TASK DIRECTIONS
Find each line in the records below that contains the word "default", and copy it out.

[Saved entries]
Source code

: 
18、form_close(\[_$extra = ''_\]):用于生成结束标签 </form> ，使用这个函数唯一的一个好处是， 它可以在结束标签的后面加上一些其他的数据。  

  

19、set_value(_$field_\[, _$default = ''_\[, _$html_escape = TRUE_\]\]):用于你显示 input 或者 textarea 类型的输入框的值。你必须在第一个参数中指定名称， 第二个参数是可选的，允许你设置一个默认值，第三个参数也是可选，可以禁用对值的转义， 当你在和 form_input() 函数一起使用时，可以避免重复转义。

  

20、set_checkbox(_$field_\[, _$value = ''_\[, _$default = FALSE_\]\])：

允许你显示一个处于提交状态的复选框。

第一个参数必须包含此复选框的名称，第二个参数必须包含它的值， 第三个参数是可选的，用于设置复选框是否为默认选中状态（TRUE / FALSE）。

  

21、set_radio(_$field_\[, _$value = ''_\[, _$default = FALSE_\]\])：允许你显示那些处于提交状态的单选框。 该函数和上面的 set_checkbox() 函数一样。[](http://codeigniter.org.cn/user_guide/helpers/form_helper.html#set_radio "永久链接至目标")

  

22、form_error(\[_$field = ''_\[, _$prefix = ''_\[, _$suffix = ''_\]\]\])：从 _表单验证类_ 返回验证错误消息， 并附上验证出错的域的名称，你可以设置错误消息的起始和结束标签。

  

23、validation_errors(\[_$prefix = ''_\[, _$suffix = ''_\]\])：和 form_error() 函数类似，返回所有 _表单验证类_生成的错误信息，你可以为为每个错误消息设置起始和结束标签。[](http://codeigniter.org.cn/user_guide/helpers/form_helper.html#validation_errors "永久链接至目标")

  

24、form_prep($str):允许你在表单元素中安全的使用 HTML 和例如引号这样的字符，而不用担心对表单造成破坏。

FINISHED EXERCISE
19、set_value(_$field_\[, _$default = ''_\[, _$html_escape = TRUE_\]\]):用于你显示 input 或者 textarea 类型的输入框的值。你必须在第一个参数中指定名称， 第二个参数是可选的，允许你设置一个默认值，第三个参数也是可选，可以禁用对值的转义， 当你在和 form_input() 函数一起使用时，可以避免重复转义。
20、set_checkbox(_$field_\[, _$value = ''_\[, _$default = FALSE_\]\])：
21、set_radio(_$field_\[, _$value = ''_\[, _$default = FALSE_\]\])：允许你显示那些处于提交状态的单选框。 该函数和上面的 set_checkbox() 函数一样。[](http://codeigniter.org.cn/user_guide/helpers/form_helper.html#set_radio "永久链接至目标")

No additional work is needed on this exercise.